Beyond the convenience of storing all this information in one place, The PPR also connects all stakeholders in the independent healthcare sector: practitioners, PMIs and more than 300 private hospitals. This paves the way for more effective working practices and communication across the sector:

  • PMI recognition – If you are new to independent practice, save time by completing The PPR registration form and applying for recognition to multiple PMIs. These PMIs then complete the process using data on The PPR. Nor will you need to inform all your insurer contacts when your details change because they automatically receive update notifications via the PPR, while you will also be notified if your recognition status changes.
  • Hospital practice – Subscribing private hospitals can view the PPR profiles of their consultant population and are automatically notified of updates, saving you the trouble of informing each hospital individually. You are notified if a hospital wants to amend information about your practice which it believes to be inaccurate, such as practice hours or start date.
  • A secure network – Use the PPR platform to access Healthcode’s Secure Messaging service and send encrypted messages to key contacts within hospitals and PMIs.


Stay in control

Profile access is restricted to authorised organisations for specific purposes. PMIs have read-only access to the data necessary to recognise a practitioner or to validate bills. Hospitals with a standard subscription have access to the profile with limited authority to correct inaccuracies concerning their own organisation, such as the practitioner’s start date. When this happens, you are automatically notified so you can either confirm the update or contact the hospital to query the change.

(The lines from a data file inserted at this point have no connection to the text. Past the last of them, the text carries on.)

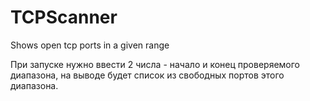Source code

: # TCPScanner
Shows open tcp ports in a given range

При запуске нужно ввести 2 числа - начало и конец проверяемого диапазона, на выводе будет список из свободных портов этого диапазона.
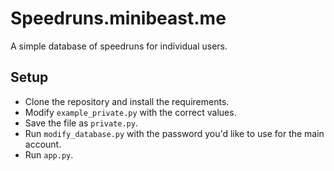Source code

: # Speedruns.minibeast.me

A simple database of speedruns for individual users.

## Setup
- Clone the repository and install the requirements.
- Modify `example_private.py` with the correct values.
- Save the file as `private.py`.
- Run `modify_database.py` with the password you'd like to use for the main account.
- Run `app.py`.
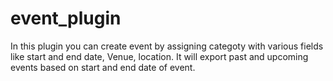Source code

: # event_plugin
In this plugin you can create event by assigning categoty with various fields like start and end date, Venue, location. It will export past and upcoming events based on start and end date of event.
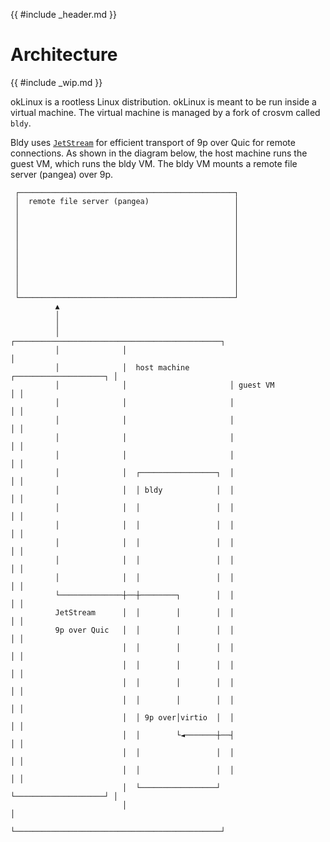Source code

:{{ #include _header.md }}

# Architecture

{{ #include _wip.md }}

okLinux is a rootless Linux distribution. okLinux is meant to be run
inside a virtual machine. The virtual machine is managed by a fork of
crosvm called `bldy`. 

Bldy uses [`JetStream`](https://github.com/sevki/jetstream) for efficient transport of 9p over Quic for remote connections. As shown in the diagram below, the host machine runs the guest VM, which runs the bldy VM. The bldy VM mounts a remote file server (pangea) over 9p.

     ┌────────────────────────────────────────────────┐                      
     │  remote file server (pangea)                   │                      
     │                                                │                      
     │                                                │                      
     │                                                │                      
     │                                                │                      
     │                                                │                      
     │                                                │                      
     │                                                │                      
     │                                                │                      
     │                                                │                      
     │                                                │                      
     └────────────────────────────────────────────────┘                      
              ▲                                                              
              │                                                              
              │                                                              
              │              ┌──────────────────────────────────────────────┐
              │              │                                              │
              │              │  host machine         ┌────────────────────┐ │
              │              │                       │ guest VM           │ │
              │              │                       │                    │ │
              │              │                       │                    │ │
              │              │                       │                    │ │
              │              │                       │                    │ │
              │              │  ┌─────────────────┐  │                    │ │
              │              │  │ bldy            │  │                    │ │
              │              │  │                 │  │                    │ │
              │              │  │                 │  │                    │ │
              │              │  │                 │  │                    │ │
              │              │  │                 │  │                    │ │
              │              │  │                 │  │                    │ │
              └──────────────┼──┼────────┐        │  │                    │ │
              JetStream      │  │        │        │  │                    │ │
              9p over Quic   │  │        │        │  │                    │ │
                             │  │        │        │  │                    │ │
                             │  │        │        │  │                    │ │
                             │  │        │        │  │                    │ │
                             │  │        │        │  │                    │ │
                             │  │ 9p over│virtio  │  │                    │ │
                             │  │        └◄───────┼──┤                    │ │
                             │  │                 │  │                    │ │
                             │  │                 │  │                    │ │
                             │  └─────────────────┘  └────────────────────┘ │
                             │                                              │
                             └──────────────────────────────────────────────┘
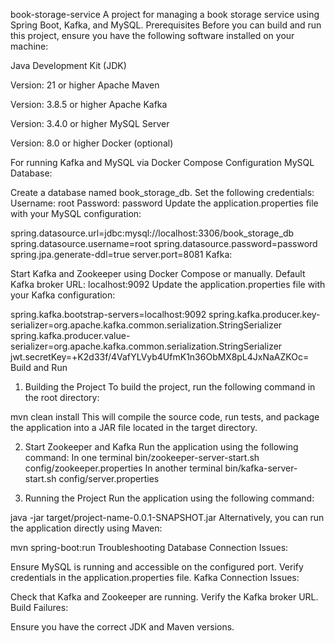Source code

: book-storage-service
A project for managing a book storage service using Spring Boot, Kafka, and MySQL.
Prerequisites
Before you can build and run this project, ensure you have the following software installed on your machine:

Java Development Kit (JDK)

Version: 21 or higher
Apache Maven

Version: 3.8.5 or higher
Apache Kafka

Version: 3.4.0 or higher
MySQL Server

Version: 8.0 or higher
Docker (optional)

For running Kafka and MySQL via Docker Compose
Configuration
MySQL Database:

Create a database named book_storage_db.
Set the following credentials:
Username: root
Password: password
Update the application.properties file with your MySQL configuration:

spring.datasource.url=jdbc:mysql://localhost:3306/book_storage_db
spring.datasource.username=root
spring.datasource.password=password
spring.jpa.generate-ddl=true
server.port=8081
Kafka:

Start Kafka and Zookeeper using Docker Compose or manually.
Default Kafka broker URL: localhost:9092
Update the application.properties file with your Kafka configuration:

spring.kafka.bootstrap-servers=localhost:9092
spring.kafka.producer.key-serializer=org.apache.kafka.common.serialization.StringSerializer
spring.kafka.producer.value-serializer=org.apache.kafka.common.serialization.StringSerializer
jwt.secretKey=+K2d33f/4VafYLVyb4UfmK1n36ObMX8pL4JxNaAZKOc=
Build and Run
1. Building the Project
To build the project, run the following command in the root directory:

mvn clean install
This will compile the source code, run tests, and package the application into a JAR file located in the target directory.

2. Start Zookeeper and Kafka
Run the application using the following command: In one terminal bin/zookeeper-server-start.sh config/zookeeper.properties In another terminal bin/kafka-server-start.sh config/server.properties

3. Running the Project
Run the application using the following command:

java -jar target/project-name-0.0.1-SNAPSHOT.jar 
Alternatively, you can run the application directly using Maven:

mvn spring-boot:run
Troubleshooting
Database Connection Issues:

Ensure MySQL is running and accessible on the configured port.
Verify credentials in the application.properties file.
Kafka Connection Issues:

Check that Kafka and Zookeeper are running.
Verify the Kafka broker URL.
Build Failures:

Ensure you have the correct JDK and Maven versions.
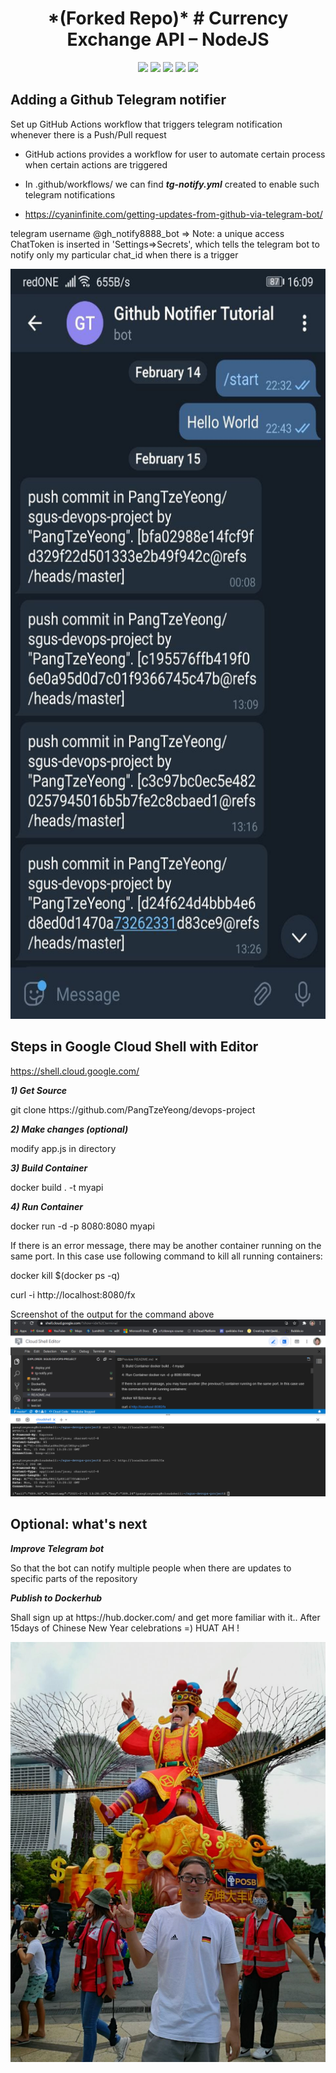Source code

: <h1 align="center"> *(Forked Repo)* # Currency Exchange API – NodeJS </h1>

<p align="center">

<img src="https://img.shields.io/badge/made%20by-PangTzeYeong-blue.svg" >

<img src="https://badges.frapsoft.com/os/v1/open-source.svg?v=103" >

<img src="https://img.shields.io/github/stars/PangTzeYeong/sgus-devops-project">

<img src="https://img.shields.io/github/issues/PangTzeYeong/sgus-devops-project">

<img src="https://img.shields.io/badge/PRs-welcome-brightgreen.svg?style=flat">
</p>

## Adding a Github Telegram notifier

Set up GitHub Actions workflow that triggers telegram notification whenever there is a Push/Pull request

* GitHub actions provides a workflow for user to automate certain process when certain actions are triggered

* In .github/workflows/ we can find ***tg-notify.yml*** created to enable such telegram notifications

* https://cyaninfinite.com/getting-updates-from-github-via-telegram-bot/
<p> telegram username @gh_notify8888_bot => Note: a unique access ChatToken is inserted in 'Settings=>Secrets', which tells the telegram bot to notify only my particular chat_id when there is a trigger </p>

<img src="tg_notifier.jpg" width="600" height="1200" />

## Steps in Google Cloud Shell with Editor

https://shell.cloud.google.com/

***1) Get Source***
<p> git clone https://github.com/PangTzeYeong/devops-project </p>

***2) Make changes (optional)***
<p> modify app.js in directory </p>

***3) Build Container***
<p> docker build . -t myapi </p>

***4) Run Container***
<p> docker run -d -p 8080:8080 myapi </p>

If there is an error message, there may be another container running on the same port. In this case use following command to kill all running containers:

<p> docker kill $(docker ps -q) </p>

curl -i http://localhost:8080/fx

Screenshot of the output for the command above
![nodejs_output](nodejs_output.png)

## Optional: what's next

***Improve Telegram bot***
<p> So that the bot can notify multiple people when there are updates to specific parts of the repository </p>

***Publish to Dockerhub***
<p> Shall sign up at https://hub.docker.com/ and get more familiar with it.. After 15days of Chinese New Year celebrations =) HUAT AH ! </p>

![River_Hongbao_Huatah](huatah.jpg)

The PPR is fully encrypted and data is stored within a private dedicated infrastructure in the UK. A back-up copy of the data is taken daily and securely stored in a separate UK hosted disaster recovery facility. Account access is controlled by log-in ID and password.


What’s next?

Healthcode continues to extend the capabilities of The PPR to enhance operational efficiency, information governance and quality assurance across the sector. Here are the latest developments:

New-look fitness to practise section - Upload and store appraisal information: details of current appraiser, the appraisal period, summary, Personal Development Plan and your full appraisal.

New scope of practice section - We are aligning The PPR with the principles of the Medical Practitioner’s Assurance Framework (MPAF) which requires hospitals to consider practitioners’ whole scope of practice (private and NHS) when awarding or renewing practising privileges. Ultimately, we want consultants to be able to apply for practising privileges through The PPR and for this process to fully comply with the MPAF principles.

The PPR’s scope of practice section is a significant step towards this ambitious goal and currently being rolled out by specialty. It will initially show CCSD-coded procedures performed by a consultant at private hospital and clinic sites, the number of times they were carried out at each site over a 12-month rolling period, and the last time the procedure was recorded. This data will be automatically captured from validated hospital bills submitted through our Clearing Service where the consultant is identified as the controlling specialist. It will only be visible to the consultant and subscribing hospitals where they hold practising privileges.

Agreeing data standards – Development work is already underway to complete the scope of practice section to match the rest of the data requirements in the MPAF, including information about practitioners’ NHS practice. Healthcode is consulting across the sector to ensure we get this right for all stakeholders. For example, we have formed a PPR Data Standards Group which is considering what data should be included in each PPR profile and in what format. The group includes representatives from hospitals, PMIs and practitioners, such as the BMA Private Practice Committee.